To do = If a record below holds a picture, leave the picture out and copy the rest exactly.

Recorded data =
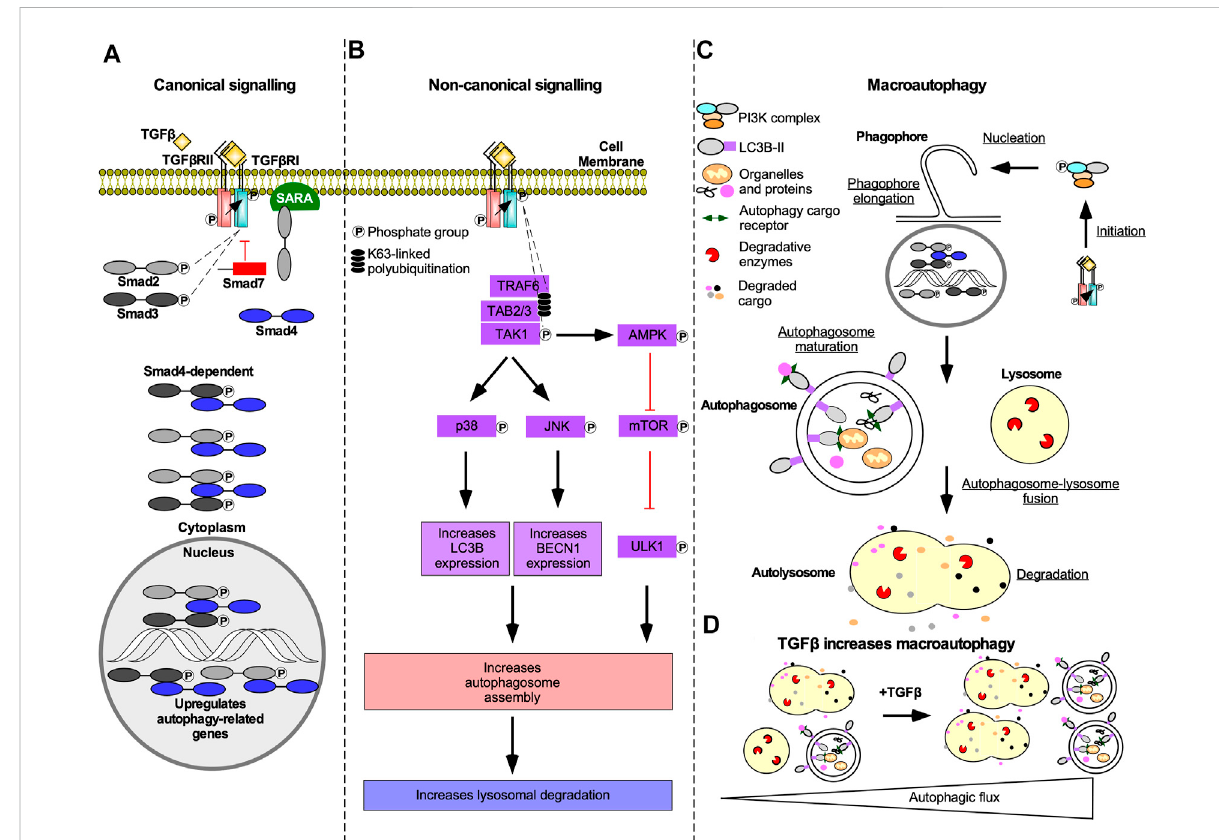
FIGURE 10 The mechanism of TGF β -dependent autophagy. (A) In Smad-dependent transforming growth factor- β (TGF β ) signalling described in Figure 2, phosphorylated receptor Smads (R-Smads) enter the nucleus with Smad4 and upregulate genes essential to autophagy. Although R-Smad transcription factors may function independently of Smad4, Smad4 knockdown blocked TGF β -dependent autophagy. (B) In Smad-independent TGF β signalling described in Figure 4, polyubiquitination of tumour necrosis factor receptor-associated factor 6 (TRAF6) recruits TGF β - activated kinase 1 (TAK1) binding proteins two and 3 (TAB2/3), which leads to TAK1 phosphorylation. Phosphorylated TAK1 activates p38 mitogen- activated protein kinase (p38) and c-Jun amino-terminal kinase (JNK) that phosphorylate several transcription factors that upregulate microtubule- associated protein light chain 3B (LC3B) and beclin1 (BECN1) expression, respectively. TAK1 also phosphorylates 5 ’ adenosine monophosphate- activatedproteinkinase(AMPK),whichisan inhibitorofan autophagysuppressorcalledmechanistictarget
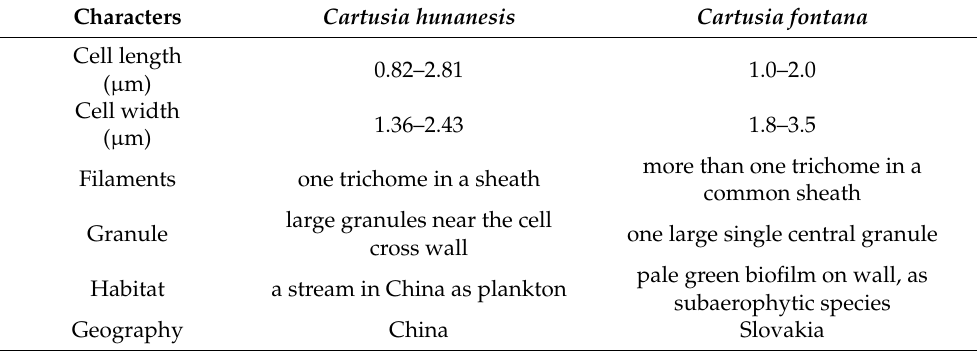
Figure 2. TEM micrographs of Cartusia hunanesis ZJJ02. ( A ) Cross section of a cell in its surrounding sheath. ( B ) Longitudinal section of a filament. Scale bar = 0.5 µm. S = sheath; t = thylakoids. The thylakoids are arranged roughly parallel in a parietal position. Table 2. Comparison of the characteristics of Cartusia hunanesis and Cartusia fontana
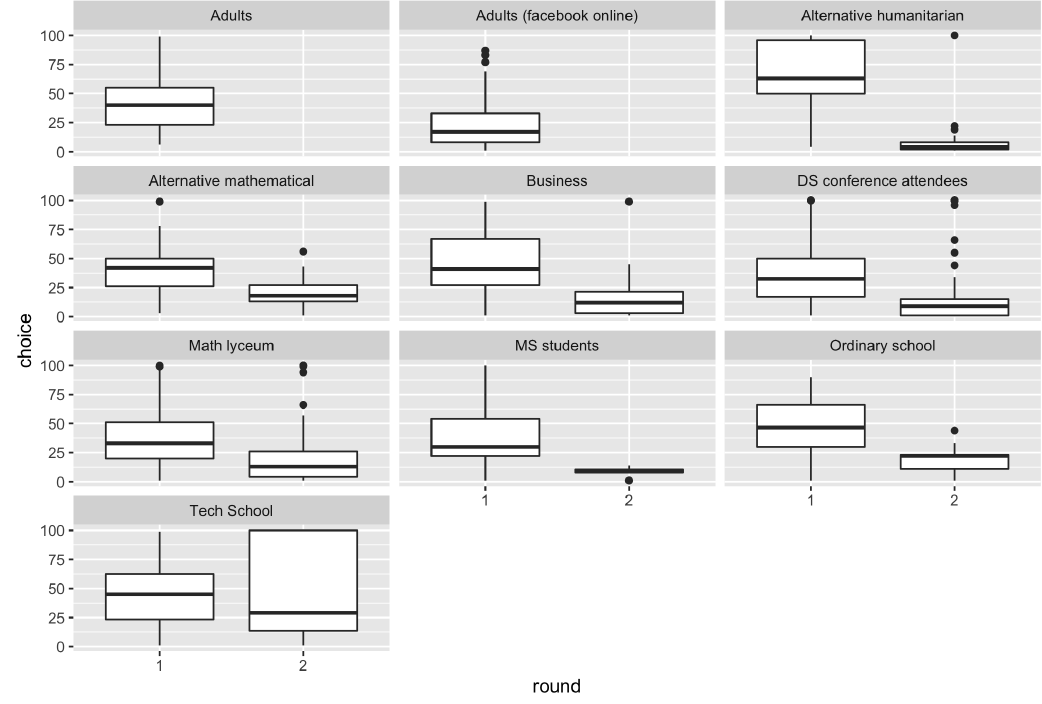
Figure 31: Presentation of paper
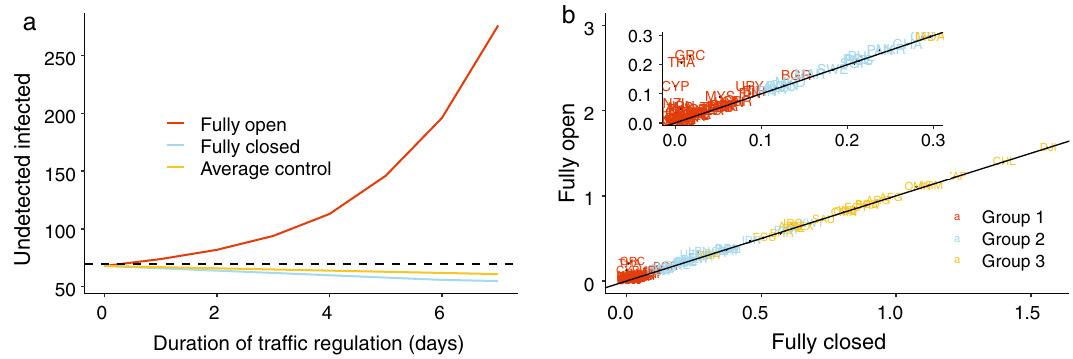
Figure 3. ( a ) Prediction of the average number of undetected infected cases for different travel regulation policies. “Fully open” indicates no travel restrictions are in place, “Fully closed” indicates no travel is permitted, and “Average control” denotes our proposed policy whereby the number of daily undetected infected cases should stay below a threshold of c = 70 (the dashed line) on average. ( b ) Scatter plot for the relative change in the total number of new cases for each country in the two most extreme scenarios, fully closed and fully open for the first two weeks of June 2020. The 97.5th percentile value of relative change in each country’s number of new cases under the “Fully closed” scenario (x-axis) is plotted versus the corresponding number for the “Fully open” scenario (y-axis). The closer a country is to the reference line x = y , the less benefit that country gains from travel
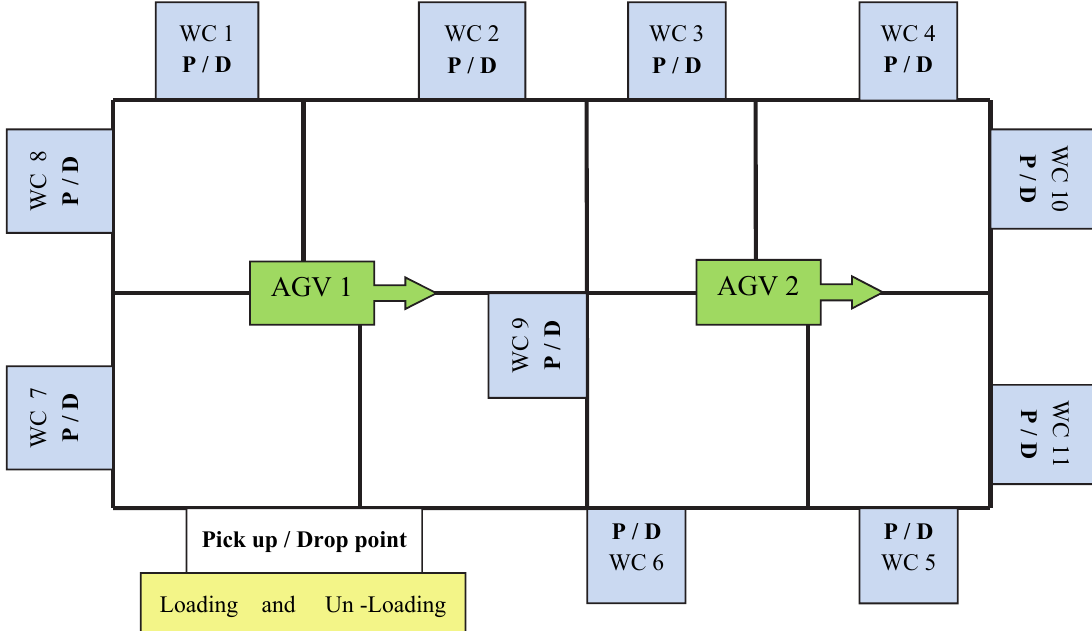
Fig. 5. The FMS layout 3 constituting 11 numbers of work center and one loading and unloading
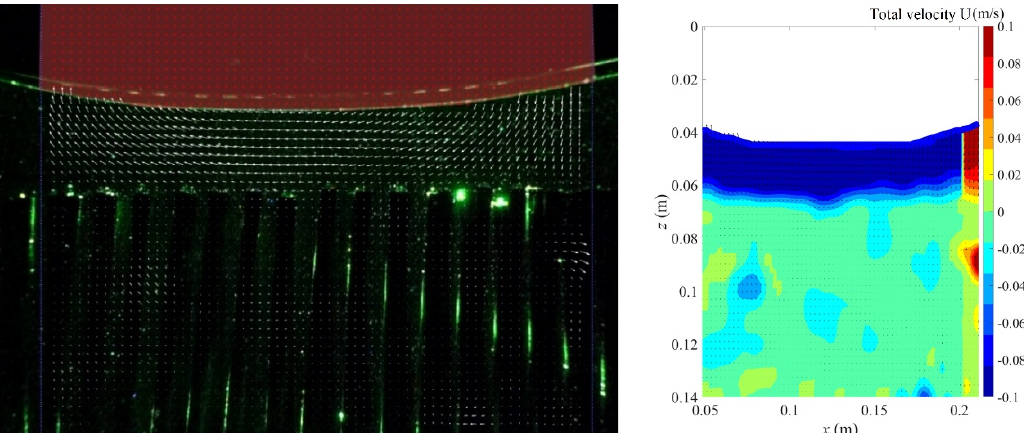
Figure 5. Velocity field and distribution of a short-period wave trough ( T = 0.5 s) passing through vegetation structures ( ϕ = 0.5 cm and d = 10 cm).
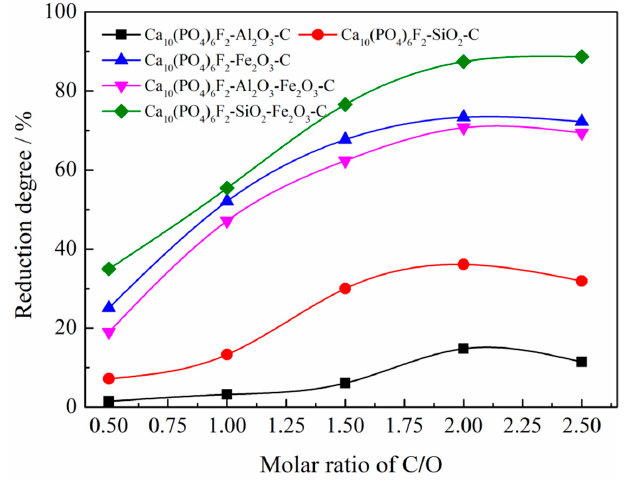
Figure 4. Effect of reduction temperature on the reduction degree of fluorapatite. Figure 4. E ff ect of reduction temperature on the reduction degree of fluorapatite.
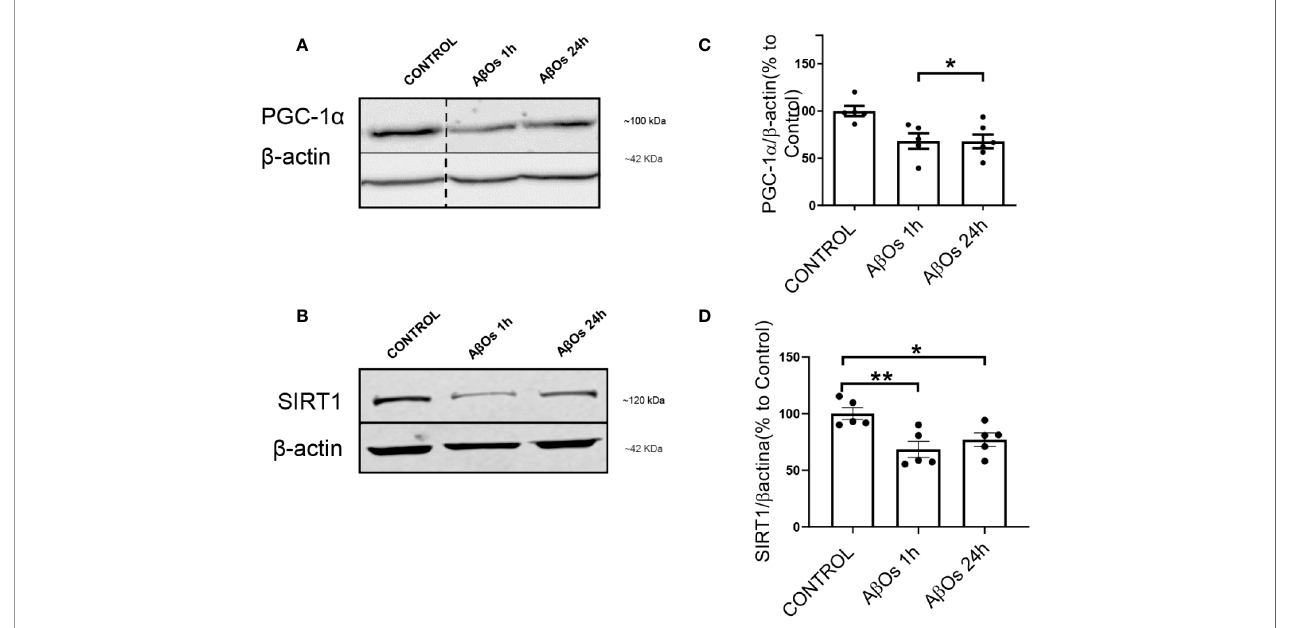
FIGURE 6 | Changes in SIRT1 and PGC-1 a levels after exposure to A b Os. (A) PGC-1 a western blot of PC12 lysates control and treated with A b Os (0.5 m M) for 1 and 24 h. (B) SIRT1 western blot of PC12 lysates in the same conditions as A. (C) Quanti fi cation of PGC-1 a protein levels normalized to b actin levels, and (D) SIRT1 protein levels under similar conditions as C. Data are represented as mean ± SEM. *p < 0.0, **p < 0.01, compared between the control group. One-way ANOVA with the Dunn's multiple comparisons test was used for all statistical analyses. PGC-1, Peroxisome proliferator-activated receptor gamma coactivator 1- alpha; SIRT1, silent information regulator 2 homolog 1. (n=5 – 6/group). A dotted line on the western blot indicates different regions of the same gel (original gel blot are provided on Supplementary Figure 6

Response =
FIGURE 10 The mechanism of TGF β -dependent autophagy. (A) In Smad-dependent transforming growth factor- β (TGF β ) signalling described in Figure 2, phosphorylated receptor Smads (R-Smads) enter the nucleus with Smad4 and upregulate genes essential to autophagy. Although R-Smad transcription factors may function independently of Smad4, Smad4 knockdown blocked TGF β -dependent autophagy. (B) In Smad-independent TGF β signalling described in Figure 4, polyubiquitination of tumour necrosis factor receptor-associated factor 6 (TRAF6) recruits TGF β - activated kinase 1 (TAK1) binding proteins two and 3 (TAB2/3), which leads to TAK1 phosphorylation. Phosphorylated TAK1 activates p38 mitogen- activated protein kinase (p38) and c-Jun amino-terminal kinase (JNK) that phosphorylate several transcription factors that upregulate microtubule- associated protein light chain 3B (LC3B) and beclin1 (BECN1) expression, respectively. TAK1 also phosphorylates 5 ’ adenosine monophosphate- activatedproteinkinase(AMPK),whichisan inhibitorofan autophagysuppressorcalledmechanistictarget
Figure 2. TEM micrographs of Cartusia hunanesis ZJJ02. ( A ) Cross section of a cell in its surrounding sheath. ( B ) Longitudinal section of a filament. Scale bar = 0.5 µm. S = sheath; t = thylakoids. The thylakoids are arranged roughly parallel in a parietal position. Table 2. Comparison of the characteristics of Cartusia hunanesis and Cartusia fontana
Figure 31: Presentation of paper
Figure 3. ( a ) Prediction of the average number of undetected infected cases for different travel regulation policies. “Fully open” indicates no travel restrictions are in place, “Fully closed” indicates no travel is permitted, and “Average control” denotes our proposed policy whereby the number of daily undetected infected cases should stay below a threshold of c = 70 (the dashed line) on average. ( b ) Scatter plot for the relative change in the total number of new cases for each country in the two most extreme scenarios, fully closed and fully open for the first two weeks of June 2020. The 97.5th percentile value of relative change in each country’s number of new cases under the “Fully closed” scenario (x-axis) is plotted versus the corresponding number for the “Fully open” scenario (y-axis). The closer a country is to the reference line x = y , the less benefit that country gains from travel
Fig. 5. The FMS layout 3 constituting 11 numbers of work center and one loading and unloading
Figure 5. Velocity field and distribution of a short-period wave trough ( T = 0.5 s) passing through vegetation structures ( ϕ = 0.5 cm and d = 10 cm).
Figure 4. Effect of reduction temperature on the reduction degree of fluorapatite. Figure 4. E ff ect of reduction temperature on the reduction degree of fluorapatite.
FIGURE 6 | Changes in SIRT1 and PGC-1 a levels after exposure to A b Os. (A) PGC-1 a western blot of PC12 lysates control and treated with A b Os (0.5 m M) for 1 and 24 h. (B) SIRT1 western blot of PC12 lysates in the same conditions as A. (C) Quanti fi cation of PGC-1 a protein levels normalized to b actin levels, and (D) SIRT1 protein levels under similar conditions as C. Data are represented as mean ± SEM. *p < 0.0, **p < 0.01, compared between the control group. One-way ANOVA with the Dunn's multiple comparisons test was used for all statistical analyses. PGC-1, Peroxisome proliferator-activated receptor gamma coactivator 1- alpha; SIRT1, silent information regulator 2 homolog 1. (n=5 – 6/group). A dotted line on the western blot indicates different regions of the same gel (original gel blot are provided on Supplementary Figure 6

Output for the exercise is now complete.